## start DATASET RECORDS
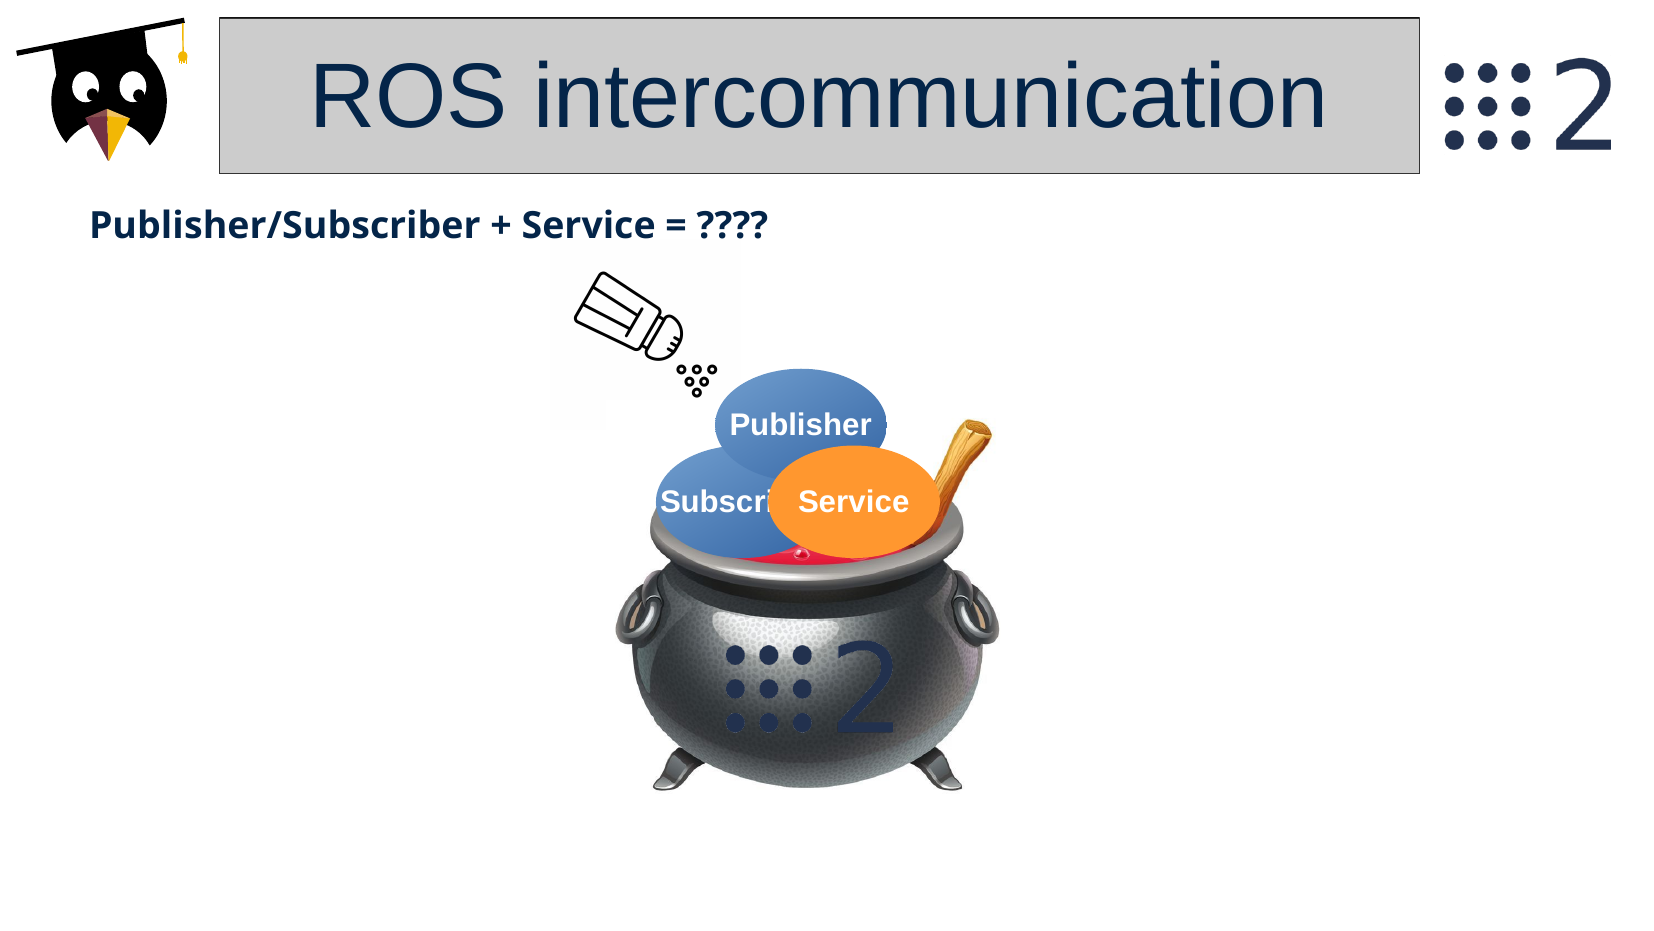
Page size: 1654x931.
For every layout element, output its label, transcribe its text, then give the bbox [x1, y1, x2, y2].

text_box Publisher/Subscriber + Service = ???? [74, 193, 1013, 259]
picture [550, 259, 1013, 823]
title ROS intercommunication [219, 18, 1420, 174]
picture [16, 17, 188, 161]
text_box Publisher [715, 368, 887, 479]
text_box Subscriber [655, 447, 797, 559]
picture [1444, 21, 1611, 188]
text_box Service [768, 445, 940, 559]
## end DATASET RECORDS
* WRITTEN TASK: Lay out every line of the entries above as a JSON list of strings, one string per line, and drop any blank lines. Leave the pictures out of your answer.

* ANSWER FOR THIS EXERCISE:
[
  "Page size: 1654x931.",
  "For every layout element, output its label, transcribe its text, then give the bbox [x1, y1, x2, y2].",
  "text_box Publisher/Subscriber + Service = ???? [74, 193, 1013, 259]",
  "picture [550, 259, 1013, 823]",
  "title ROS intercommunication [219, 18, 1420, 174]",
  "picture [16, 17, 188, 161]",
  "text_box Publisher [715, 368, 887, 479]",
  "text_box Subscriber [655, 447, 797, 559]",
  "picture [1444, 21, 1611, 188]",
  "text_box Service [768, 445, 940, 559]"
]